ミラノをはじめ、各地で出会った多くの人々を通して、イタリアで暮した遠い日々を追想し、人、町、文学とのふれあいと、言葉にならぬため息をつづる追憶のエッセイ。講談社エッセイ賞、女流文学賞受賞。
小生はどうやら、時の流れというものにひとかたならぬ関心を持っているらしい。また、距離の移動というものは本質的に時間の流れをも伴い、それ故か時間と距離は、間隔という点に於いて近い質感を持っているとも思う。間隔を置けば、物事には差違が生じる。その差分にこそ、小生は惹かれるのかも知れないが。

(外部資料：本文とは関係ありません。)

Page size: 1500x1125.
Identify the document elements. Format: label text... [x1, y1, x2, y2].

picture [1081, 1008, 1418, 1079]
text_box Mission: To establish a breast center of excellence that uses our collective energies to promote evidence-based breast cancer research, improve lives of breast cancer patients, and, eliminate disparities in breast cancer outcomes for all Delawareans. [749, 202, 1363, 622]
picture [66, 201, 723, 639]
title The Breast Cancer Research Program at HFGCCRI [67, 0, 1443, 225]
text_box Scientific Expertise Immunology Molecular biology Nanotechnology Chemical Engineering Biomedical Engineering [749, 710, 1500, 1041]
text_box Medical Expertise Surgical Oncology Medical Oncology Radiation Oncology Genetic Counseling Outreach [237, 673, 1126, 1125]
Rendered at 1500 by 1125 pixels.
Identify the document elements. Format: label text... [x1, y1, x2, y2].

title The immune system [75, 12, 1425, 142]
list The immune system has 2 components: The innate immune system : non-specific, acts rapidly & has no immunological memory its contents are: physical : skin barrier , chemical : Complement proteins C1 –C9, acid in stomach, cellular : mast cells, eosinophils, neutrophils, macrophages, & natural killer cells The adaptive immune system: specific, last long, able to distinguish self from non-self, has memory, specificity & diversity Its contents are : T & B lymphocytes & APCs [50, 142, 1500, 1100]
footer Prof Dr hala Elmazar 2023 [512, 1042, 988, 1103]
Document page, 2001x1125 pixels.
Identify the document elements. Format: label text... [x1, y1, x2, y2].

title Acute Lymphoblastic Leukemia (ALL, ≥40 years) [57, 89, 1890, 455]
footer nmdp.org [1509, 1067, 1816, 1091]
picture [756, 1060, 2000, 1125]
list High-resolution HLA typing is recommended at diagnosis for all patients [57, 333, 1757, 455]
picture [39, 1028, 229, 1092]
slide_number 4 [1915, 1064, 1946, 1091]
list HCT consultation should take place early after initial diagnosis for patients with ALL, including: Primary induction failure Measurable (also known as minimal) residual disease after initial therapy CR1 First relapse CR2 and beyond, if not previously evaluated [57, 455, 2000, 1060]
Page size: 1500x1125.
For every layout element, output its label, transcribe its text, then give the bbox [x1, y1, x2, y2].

さて、『コルシア書店の仲間たち』に続いて読んだ須賀さんのエッセイが本書である。「遠い霧の匂い」から「アントニオの大聖堂」まで12編、須賀さんの過不足無い、慎ましく静謐な文章で、遠い追憶が語られている。それらは時折本書が書かれた現在と交錯するようでもあるが、矢張り大部分は霧の中に沈み込んだままで(小生が不勉強だからもあるが)、それが尚良かった。
『コルシア書店の仲間たち』に登場する人物についても彼方此方で語られ、須賀さんのご主人であったペッピーノとのニアミスの歴史が「マリア・ボットーニの長い旅」で明かされてほうと思いつつ少し可笑しかったり。『コルシア書店〜』で頻繁に登場したガッティのその後を語る「ガッティの背中」は何とも切ない。
矢張り『コルシア書店〜』の次に読んだのは懸命だったかも知れない。次は『トリエステの坂道』にしようか。『ユルスナールの靴』は、もう少しユルスナールを読んでから、ということで(ユルスナール・セレクションは積んだままになっている)。